Well Buddy, it's because you were trying to eat bark off the breadfruit tree. The sap on that tree is like latex, and makes things all sticky. When you got your face all good and sticky, you decided to rub it in the dirt to get the stickiness off. That's why you look the way you look.

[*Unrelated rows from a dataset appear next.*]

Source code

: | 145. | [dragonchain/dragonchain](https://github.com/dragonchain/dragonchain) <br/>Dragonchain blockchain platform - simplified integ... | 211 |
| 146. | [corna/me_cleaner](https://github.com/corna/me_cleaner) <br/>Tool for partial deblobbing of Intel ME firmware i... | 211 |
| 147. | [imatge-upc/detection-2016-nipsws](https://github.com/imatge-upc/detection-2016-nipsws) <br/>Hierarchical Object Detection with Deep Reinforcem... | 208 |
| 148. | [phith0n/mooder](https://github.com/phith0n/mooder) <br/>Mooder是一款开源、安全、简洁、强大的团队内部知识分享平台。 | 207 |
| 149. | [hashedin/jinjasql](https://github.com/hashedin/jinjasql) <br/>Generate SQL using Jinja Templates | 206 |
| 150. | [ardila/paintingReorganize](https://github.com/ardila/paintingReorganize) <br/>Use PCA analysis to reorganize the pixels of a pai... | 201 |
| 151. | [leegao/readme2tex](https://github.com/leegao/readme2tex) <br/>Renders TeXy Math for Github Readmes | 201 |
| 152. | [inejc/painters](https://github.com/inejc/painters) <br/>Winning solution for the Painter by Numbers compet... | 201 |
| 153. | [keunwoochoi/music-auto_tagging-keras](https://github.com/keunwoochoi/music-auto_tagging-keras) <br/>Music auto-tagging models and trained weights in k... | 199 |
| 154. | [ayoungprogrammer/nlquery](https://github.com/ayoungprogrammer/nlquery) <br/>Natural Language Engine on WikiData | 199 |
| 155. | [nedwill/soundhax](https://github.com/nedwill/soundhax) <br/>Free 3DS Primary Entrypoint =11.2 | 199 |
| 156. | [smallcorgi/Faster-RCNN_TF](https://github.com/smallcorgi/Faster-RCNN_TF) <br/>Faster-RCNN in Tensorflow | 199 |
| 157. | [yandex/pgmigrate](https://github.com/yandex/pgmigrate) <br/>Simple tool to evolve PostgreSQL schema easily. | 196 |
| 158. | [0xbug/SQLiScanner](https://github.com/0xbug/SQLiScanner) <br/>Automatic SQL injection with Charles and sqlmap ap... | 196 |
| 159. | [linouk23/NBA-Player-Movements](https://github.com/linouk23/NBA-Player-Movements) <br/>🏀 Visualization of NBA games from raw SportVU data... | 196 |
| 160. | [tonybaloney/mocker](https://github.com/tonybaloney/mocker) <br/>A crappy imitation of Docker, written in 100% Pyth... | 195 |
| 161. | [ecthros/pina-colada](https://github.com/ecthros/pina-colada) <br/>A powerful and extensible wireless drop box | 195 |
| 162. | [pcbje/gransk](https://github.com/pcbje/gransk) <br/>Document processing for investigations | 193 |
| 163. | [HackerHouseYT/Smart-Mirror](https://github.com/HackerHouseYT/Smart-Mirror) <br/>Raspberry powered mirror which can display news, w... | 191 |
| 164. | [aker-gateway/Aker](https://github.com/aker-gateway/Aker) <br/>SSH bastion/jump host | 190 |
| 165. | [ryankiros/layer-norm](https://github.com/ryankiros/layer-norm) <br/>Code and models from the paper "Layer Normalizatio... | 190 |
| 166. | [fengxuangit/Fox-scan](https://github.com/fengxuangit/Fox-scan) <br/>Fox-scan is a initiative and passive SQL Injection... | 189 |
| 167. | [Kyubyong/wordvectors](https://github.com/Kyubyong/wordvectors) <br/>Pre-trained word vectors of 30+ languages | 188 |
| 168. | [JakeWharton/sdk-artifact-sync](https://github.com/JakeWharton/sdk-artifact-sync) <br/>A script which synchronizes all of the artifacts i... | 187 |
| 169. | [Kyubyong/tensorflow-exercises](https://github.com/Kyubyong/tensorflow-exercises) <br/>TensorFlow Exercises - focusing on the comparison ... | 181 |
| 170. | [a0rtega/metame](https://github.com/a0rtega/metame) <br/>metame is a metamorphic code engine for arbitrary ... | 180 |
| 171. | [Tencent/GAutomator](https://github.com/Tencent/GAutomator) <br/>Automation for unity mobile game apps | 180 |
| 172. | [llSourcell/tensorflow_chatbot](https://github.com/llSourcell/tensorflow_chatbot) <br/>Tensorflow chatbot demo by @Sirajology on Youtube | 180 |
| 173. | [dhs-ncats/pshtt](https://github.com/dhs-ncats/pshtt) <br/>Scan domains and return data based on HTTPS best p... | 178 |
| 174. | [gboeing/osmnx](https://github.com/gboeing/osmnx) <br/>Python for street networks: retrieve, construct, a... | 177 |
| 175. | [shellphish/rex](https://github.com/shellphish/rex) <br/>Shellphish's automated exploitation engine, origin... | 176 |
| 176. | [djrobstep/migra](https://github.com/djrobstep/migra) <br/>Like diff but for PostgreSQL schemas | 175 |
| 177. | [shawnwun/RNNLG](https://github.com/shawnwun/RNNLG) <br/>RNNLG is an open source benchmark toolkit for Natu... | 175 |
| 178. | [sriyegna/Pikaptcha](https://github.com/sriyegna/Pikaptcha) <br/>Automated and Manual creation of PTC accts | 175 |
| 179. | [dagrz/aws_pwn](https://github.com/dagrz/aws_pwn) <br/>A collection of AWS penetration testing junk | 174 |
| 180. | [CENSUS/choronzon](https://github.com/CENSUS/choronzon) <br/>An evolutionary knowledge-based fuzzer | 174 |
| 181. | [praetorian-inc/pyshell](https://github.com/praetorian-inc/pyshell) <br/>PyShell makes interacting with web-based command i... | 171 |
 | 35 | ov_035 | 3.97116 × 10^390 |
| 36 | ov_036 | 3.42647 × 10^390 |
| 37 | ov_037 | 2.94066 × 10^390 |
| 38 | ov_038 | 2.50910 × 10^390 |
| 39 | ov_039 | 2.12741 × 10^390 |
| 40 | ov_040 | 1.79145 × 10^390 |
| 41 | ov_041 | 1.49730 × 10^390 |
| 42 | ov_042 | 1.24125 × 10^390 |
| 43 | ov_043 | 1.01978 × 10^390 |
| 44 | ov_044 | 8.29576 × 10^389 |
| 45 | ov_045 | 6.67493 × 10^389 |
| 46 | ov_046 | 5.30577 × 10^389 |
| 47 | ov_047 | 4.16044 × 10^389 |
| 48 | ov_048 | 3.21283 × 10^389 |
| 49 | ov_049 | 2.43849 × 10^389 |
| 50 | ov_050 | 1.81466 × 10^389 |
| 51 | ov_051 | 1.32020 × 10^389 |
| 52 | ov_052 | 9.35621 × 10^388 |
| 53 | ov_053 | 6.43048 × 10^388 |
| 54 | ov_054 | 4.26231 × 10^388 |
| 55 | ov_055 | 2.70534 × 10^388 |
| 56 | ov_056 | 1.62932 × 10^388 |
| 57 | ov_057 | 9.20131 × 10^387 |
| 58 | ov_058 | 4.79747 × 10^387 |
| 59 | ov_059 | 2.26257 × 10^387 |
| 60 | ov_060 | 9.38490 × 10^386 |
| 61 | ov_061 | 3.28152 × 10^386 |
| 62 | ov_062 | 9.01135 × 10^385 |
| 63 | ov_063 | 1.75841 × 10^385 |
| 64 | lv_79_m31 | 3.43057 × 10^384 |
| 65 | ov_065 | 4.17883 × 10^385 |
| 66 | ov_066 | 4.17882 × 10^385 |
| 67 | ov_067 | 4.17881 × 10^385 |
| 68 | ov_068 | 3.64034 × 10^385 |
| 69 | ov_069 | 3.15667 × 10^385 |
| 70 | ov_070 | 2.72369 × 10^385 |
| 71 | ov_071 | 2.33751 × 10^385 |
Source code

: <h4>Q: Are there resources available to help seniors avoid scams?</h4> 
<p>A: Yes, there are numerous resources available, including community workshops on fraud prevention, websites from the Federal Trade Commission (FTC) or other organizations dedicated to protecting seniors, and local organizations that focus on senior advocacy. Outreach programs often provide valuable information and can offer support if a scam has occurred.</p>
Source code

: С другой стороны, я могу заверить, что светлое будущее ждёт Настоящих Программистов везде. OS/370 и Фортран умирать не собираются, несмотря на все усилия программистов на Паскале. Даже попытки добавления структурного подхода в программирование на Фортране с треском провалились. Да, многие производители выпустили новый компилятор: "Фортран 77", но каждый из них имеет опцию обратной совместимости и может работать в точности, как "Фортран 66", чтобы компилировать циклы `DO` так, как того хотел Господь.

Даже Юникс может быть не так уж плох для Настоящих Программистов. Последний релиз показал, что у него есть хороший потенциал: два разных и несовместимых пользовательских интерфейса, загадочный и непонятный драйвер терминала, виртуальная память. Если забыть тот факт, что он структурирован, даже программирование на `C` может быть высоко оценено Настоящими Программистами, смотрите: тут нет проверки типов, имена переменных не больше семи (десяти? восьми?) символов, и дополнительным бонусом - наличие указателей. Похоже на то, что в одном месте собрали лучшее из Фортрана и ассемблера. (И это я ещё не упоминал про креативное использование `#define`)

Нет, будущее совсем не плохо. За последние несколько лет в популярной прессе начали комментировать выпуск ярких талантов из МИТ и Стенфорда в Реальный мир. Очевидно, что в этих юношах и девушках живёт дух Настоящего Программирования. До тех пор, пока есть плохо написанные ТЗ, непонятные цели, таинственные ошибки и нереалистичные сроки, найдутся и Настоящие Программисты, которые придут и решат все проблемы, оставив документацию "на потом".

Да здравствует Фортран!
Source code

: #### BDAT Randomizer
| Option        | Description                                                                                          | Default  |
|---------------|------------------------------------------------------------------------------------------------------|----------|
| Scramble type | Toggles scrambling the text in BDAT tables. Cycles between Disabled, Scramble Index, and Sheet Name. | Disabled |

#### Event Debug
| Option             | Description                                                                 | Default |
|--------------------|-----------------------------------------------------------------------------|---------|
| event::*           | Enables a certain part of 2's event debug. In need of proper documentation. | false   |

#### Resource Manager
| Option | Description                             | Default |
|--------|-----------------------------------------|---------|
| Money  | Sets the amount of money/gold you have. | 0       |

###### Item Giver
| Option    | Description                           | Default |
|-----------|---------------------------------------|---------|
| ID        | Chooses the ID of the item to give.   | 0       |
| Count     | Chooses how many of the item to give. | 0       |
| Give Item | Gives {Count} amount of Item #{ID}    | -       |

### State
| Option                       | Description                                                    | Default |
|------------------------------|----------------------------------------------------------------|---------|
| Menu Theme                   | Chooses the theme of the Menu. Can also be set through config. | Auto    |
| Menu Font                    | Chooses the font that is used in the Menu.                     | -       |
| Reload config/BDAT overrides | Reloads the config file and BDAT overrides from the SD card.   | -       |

What's hard to tell from the picture is there's a large chunk of it hanging off his bottom lip. 

Silly goats!


----------



## enchantedgoats (Jun 2, 2013)

Hehehe! Very funny


----------



## ksalvagno (Oct 6, 2009)

Oh my, he does look like he has a bad case of sore mouth. :laugh:


----------



## J.O.Y. Farm (Jan 10, 2012)

Silly goats! :laugh:


----------



## nchen7 (Feb 25, 2013)

sore mouth and a black eye!

he has it all over his ears too, but hard to see in the pic. the other goats have done this before, but not to this extent. it's quite hilarious.


----------



## Trickyroo (Sep 26, 2012)

Awww poor buddy  And it's not funny 
Ok , maybe a little ,:slapfloor::slapfloor::slapfloor::crazy::thumbup:


----------



## milkmaid (Sep 15, 2010)

Haha, goats are so cute!


----------



## janeen128 (Dec 31, 2012)

Haha!!! Too funny


----------



## Scottyhorse (Feb 11, 2013)

Aww. Soo cute


----------



## Axykatt (Feb 1, 2013)

Poor silly guy!


----------



## HorsePrerace (Jul 25, 2013)

Silly goat!


----------